Eathen Hooks, a large, muscular man, has been cutting hair in his small barber shop in the 600 block of H Street NE since 1956. Still, after all those years of hard work, he has not been able to buy the small building where his shop is located. His voice rises and quivers with rage as he talks about this.
"They (the banks) won't let an individual person have a loan," he said, speaking while cutting an old man's hair. "If I could get the type of loan I want, I could (have bought) this place and (fixed) it up. Five years ago it was for sale. I needed $4,000 at the time. Now the man won't sell it. People said money was tight then, I couldn't get it. I lost my opportunity then. It ain't fair, but what can you do about it?"
He paused to take up an eletric razor.
"You put your little piece of change in these banks around here, but when you need a loan you can't get one. These banks do not do anything for the community. If you don't have substantial capital, they won't even talk to you. They'll let you have $13,000 or $14,000 to buy a car, but you can't get situated to go into business. My little $15 or $30 deposit, that's what makes the bank, but all (us) little poor people can't get any consideration (in return)."
The disgust in Hooks' voice seemed to increased as he talked about city officials. He has been to the many neighborhood meetings over the years to listen to all their presentations, their plans. Finally, he said, he stopped going.
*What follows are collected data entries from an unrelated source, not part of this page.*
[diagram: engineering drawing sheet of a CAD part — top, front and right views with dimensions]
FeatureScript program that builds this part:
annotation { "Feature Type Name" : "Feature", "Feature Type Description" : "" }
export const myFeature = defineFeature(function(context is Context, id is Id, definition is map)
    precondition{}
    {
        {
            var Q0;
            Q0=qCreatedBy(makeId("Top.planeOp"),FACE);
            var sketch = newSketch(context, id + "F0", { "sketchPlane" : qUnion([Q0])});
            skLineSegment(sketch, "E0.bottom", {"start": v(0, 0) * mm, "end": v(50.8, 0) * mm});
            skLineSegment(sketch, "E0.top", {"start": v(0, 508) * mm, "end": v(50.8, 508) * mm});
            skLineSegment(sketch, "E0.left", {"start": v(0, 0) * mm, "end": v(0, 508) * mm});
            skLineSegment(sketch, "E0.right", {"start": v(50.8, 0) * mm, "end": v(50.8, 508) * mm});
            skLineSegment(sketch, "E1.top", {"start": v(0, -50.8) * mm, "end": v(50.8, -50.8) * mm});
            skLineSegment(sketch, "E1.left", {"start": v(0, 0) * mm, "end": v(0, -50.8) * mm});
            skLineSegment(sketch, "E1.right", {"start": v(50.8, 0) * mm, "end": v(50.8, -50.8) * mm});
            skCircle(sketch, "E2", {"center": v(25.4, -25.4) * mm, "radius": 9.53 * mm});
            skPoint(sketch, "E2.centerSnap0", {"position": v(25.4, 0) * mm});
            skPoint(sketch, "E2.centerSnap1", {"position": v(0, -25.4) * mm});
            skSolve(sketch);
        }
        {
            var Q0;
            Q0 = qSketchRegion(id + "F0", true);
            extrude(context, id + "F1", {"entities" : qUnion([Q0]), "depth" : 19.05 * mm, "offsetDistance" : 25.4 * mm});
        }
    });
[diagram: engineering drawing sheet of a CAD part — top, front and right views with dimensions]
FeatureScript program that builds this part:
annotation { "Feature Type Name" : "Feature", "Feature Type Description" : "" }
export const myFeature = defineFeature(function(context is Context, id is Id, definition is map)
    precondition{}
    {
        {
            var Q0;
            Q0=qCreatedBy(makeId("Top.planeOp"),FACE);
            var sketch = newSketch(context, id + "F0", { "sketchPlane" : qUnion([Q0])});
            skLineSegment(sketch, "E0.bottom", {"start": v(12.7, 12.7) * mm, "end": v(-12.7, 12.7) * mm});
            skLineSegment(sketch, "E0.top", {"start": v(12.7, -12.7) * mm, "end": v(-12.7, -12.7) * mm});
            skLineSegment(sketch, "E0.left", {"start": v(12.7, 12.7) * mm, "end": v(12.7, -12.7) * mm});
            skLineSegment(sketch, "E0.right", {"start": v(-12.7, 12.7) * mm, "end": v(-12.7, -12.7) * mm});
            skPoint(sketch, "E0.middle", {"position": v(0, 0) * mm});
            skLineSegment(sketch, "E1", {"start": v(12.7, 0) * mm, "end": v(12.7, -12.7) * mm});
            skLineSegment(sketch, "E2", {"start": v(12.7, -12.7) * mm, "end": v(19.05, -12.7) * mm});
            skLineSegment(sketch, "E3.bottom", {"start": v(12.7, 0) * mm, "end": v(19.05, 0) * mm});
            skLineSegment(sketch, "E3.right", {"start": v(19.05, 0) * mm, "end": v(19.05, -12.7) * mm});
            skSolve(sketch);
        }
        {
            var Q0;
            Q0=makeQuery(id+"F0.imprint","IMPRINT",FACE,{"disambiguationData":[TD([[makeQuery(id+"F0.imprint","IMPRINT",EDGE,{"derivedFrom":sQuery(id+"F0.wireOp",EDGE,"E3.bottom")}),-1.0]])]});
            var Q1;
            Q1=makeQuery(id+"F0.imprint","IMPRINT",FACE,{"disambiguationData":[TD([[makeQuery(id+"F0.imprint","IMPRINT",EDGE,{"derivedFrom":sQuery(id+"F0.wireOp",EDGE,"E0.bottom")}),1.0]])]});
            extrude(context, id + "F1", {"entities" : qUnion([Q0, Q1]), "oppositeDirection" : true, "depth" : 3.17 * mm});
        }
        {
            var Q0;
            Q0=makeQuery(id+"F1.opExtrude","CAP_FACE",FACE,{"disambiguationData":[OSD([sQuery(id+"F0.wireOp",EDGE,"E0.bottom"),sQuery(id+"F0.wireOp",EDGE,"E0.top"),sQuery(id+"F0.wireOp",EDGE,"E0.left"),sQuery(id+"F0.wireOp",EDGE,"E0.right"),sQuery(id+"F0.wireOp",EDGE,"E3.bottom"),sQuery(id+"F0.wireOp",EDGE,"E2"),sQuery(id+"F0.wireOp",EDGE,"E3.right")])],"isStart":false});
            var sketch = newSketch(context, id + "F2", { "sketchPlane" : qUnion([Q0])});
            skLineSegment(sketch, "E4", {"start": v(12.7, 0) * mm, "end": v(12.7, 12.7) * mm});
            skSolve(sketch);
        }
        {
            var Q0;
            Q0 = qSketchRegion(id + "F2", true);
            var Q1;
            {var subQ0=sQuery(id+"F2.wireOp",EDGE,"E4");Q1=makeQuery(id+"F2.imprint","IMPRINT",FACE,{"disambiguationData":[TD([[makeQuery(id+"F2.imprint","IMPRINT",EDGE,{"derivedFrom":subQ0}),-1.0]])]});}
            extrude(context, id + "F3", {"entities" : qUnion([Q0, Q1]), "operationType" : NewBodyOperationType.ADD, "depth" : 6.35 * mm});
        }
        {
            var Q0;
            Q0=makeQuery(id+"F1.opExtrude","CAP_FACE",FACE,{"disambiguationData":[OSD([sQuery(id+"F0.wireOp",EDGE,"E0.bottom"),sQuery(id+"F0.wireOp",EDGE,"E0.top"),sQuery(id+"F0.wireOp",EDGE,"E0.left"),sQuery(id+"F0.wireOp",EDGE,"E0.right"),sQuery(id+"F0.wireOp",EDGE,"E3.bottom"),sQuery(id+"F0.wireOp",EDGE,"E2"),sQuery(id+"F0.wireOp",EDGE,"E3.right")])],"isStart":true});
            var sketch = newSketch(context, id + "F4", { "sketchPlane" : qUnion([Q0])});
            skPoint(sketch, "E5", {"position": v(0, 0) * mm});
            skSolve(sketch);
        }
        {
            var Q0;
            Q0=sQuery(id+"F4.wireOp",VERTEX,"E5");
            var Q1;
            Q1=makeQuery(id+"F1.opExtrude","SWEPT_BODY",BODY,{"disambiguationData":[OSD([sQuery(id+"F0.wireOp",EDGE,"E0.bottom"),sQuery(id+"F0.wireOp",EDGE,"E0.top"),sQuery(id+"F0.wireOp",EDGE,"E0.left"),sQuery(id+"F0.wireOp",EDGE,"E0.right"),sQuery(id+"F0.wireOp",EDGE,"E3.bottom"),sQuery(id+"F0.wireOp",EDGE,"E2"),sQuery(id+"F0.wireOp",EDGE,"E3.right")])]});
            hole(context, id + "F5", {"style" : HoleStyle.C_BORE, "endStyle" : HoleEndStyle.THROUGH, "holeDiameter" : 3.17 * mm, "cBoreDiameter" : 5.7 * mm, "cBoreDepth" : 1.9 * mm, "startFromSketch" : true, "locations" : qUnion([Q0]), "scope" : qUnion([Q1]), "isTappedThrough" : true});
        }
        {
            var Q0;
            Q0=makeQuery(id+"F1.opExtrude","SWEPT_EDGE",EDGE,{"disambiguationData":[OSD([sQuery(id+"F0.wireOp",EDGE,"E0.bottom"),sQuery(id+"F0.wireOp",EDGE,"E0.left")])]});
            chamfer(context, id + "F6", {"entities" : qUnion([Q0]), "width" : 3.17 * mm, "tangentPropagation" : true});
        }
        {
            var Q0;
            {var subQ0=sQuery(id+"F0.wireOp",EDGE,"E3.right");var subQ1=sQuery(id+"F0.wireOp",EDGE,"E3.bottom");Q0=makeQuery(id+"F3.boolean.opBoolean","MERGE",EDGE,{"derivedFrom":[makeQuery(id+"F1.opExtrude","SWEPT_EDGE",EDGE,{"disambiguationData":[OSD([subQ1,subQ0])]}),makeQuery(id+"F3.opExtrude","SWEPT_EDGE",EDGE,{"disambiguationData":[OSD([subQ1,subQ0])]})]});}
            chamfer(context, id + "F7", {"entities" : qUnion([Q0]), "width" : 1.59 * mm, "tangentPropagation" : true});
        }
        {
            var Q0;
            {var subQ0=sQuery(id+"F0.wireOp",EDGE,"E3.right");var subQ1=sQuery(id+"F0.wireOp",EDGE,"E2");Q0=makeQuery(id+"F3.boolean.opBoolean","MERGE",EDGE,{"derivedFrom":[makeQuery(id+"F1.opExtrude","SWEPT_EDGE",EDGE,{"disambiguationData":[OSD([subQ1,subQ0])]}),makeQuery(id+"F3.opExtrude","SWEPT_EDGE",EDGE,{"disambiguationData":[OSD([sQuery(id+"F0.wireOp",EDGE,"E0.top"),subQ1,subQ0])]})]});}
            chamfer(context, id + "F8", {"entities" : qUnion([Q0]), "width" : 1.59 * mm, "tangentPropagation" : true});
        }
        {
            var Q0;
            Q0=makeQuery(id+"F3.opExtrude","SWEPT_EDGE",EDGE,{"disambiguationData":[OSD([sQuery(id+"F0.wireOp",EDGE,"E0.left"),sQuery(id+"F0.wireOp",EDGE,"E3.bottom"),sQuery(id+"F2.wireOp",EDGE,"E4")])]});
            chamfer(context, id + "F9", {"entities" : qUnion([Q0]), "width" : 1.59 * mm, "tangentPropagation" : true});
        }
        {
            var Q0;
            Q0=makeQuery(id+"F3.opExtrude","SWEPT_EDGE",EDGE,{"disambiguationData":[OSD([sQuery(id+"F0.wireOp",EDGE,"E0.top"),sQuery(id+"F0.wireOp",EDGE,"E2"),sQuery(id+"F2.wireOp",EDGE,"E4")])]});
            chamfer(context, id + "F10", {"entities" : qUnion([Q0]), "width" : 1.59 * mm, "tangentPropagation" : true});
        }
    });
"They (officials) usually talk the same things at all the meetings. They talk around circles rather than getting to the point of what really needs to be done on H Street. Since 1968 there hasn't been any improvement around here as far (as I can see). You'd think that the government would take an interest in the welfare of the people, but after the politicians get (elected), they turn their backs on the people. Here you have a community that's been like this since 1968, but yet they can go across the sea and bring up Germany in 10 years (through the Marshall Plan following World War II) . . ."
Hooks pointed at vacant areas on the other side of the street, areas where families used to live in row houses, he said. The houses were torn down but nothing was ever put in their place - resulting in a net loss of customers for Hooks' business people on the street.
According to Stephen Johnson, community affairs officer for the city's Department of Housing and Community Development, 281 households were relocated out of the H Street area following the 1968 riots. Thirty-one of these received rehabilitation loans that enabled them to move back in, but the net loss in customers was still high. The large housing projects at the eastern end of the H Street corridor will bring more people into the area, but they may be too faraway to boost Hooks' business in the 600 block.
"These buildings need to be built up," said Hooks, pointing with his electric razor across the street, "But they (thr government) make it so impossible to apply for (a government-supported loan) because of the rigamarole they put you through to get it. If they were really interested in people building their business up, they wouldn't make it so impossible.